"Just Another Saturday" is the 15th episode of fifth season of the British BBC anthology TV series Play for Today. The episode was a television play that was originally broadcast on 13 March 1975.. "Just Another Saturday" was written by Peter McDougall, directed by John Mackenzie, produced by Graeme MacDonald, and starred Jon Morrison and Billy Connolly.

"Just Another Saturday" is about the Orange walk culture. The episode won the Prix Italia for Best Drama.

Synopsis 
John looks forward with nervous excitement to the annual Orange order march in Glasgow, in which he will lead his local Orange Lodge band as mace-swinger.
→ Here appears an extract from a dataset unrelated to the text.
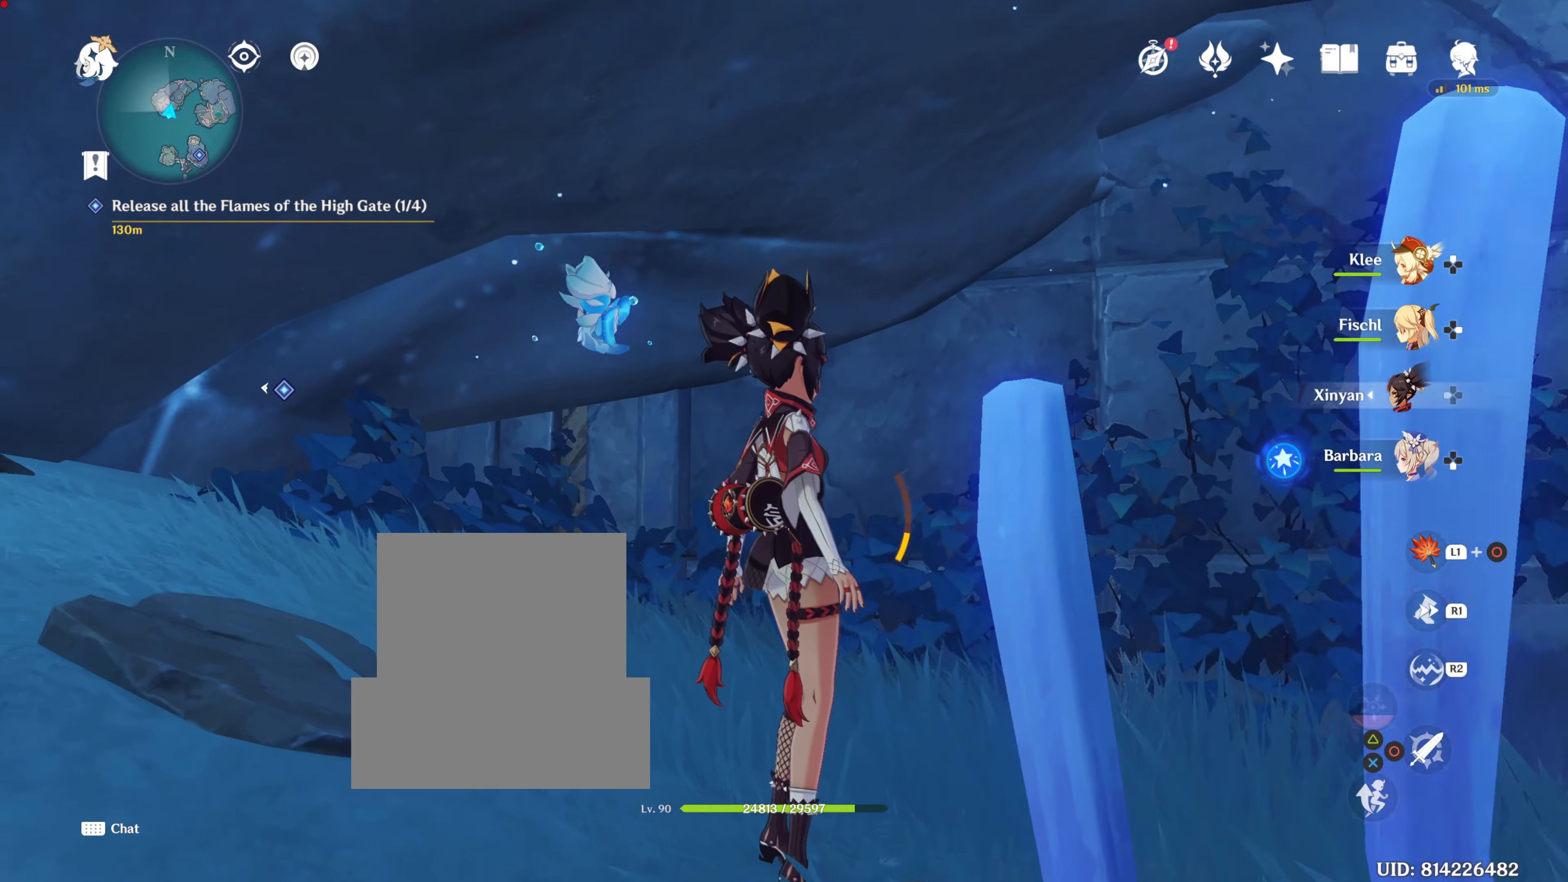
{"buttons": [], "left_stick": "center", "right_stick": "center", "events": [[200, "right_stick", "right"], [500, "right_stick", "center"]]}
However, as the day progresses he begins to become disillusioned with the day and his colleagues, as he witnesses their growing drunkenness and unwarranted violence against Catholic homes on the march's route. Events of the day lead him to question his involvement with the band, which also threatens his own safety.

Cast
 Jon Morrison as John
 Eileen McCallum as Lizzie
 Bill Henderson as Dan
 Ken Hutchison as Rab
 Billy Connolly as Paddy
 Jim Gibb as Jim
 Phil McCall as Joe
 Jake D'Arcy as Jackie
 James Walsh as Tommy
 Martin Black as Man in Fight

Critical reception
The BFI's Screenonline website comments: "Beyond the political issues, it is McDougall's mastery not only of the gallows humour of Glasgow's working class but of the hidden motives of parental kindness that make the drama, in Jeremy Isaacs's words, "a masterpiece" and won the play the Prix Italia."

References

External links
 

1975 British television episodes
1975 television plays
British television plays
Glasgow in fiction
Orange Order
Play for Today
Prix Italia winners
Sectarianism
Films directed by John Mackenzie (film director)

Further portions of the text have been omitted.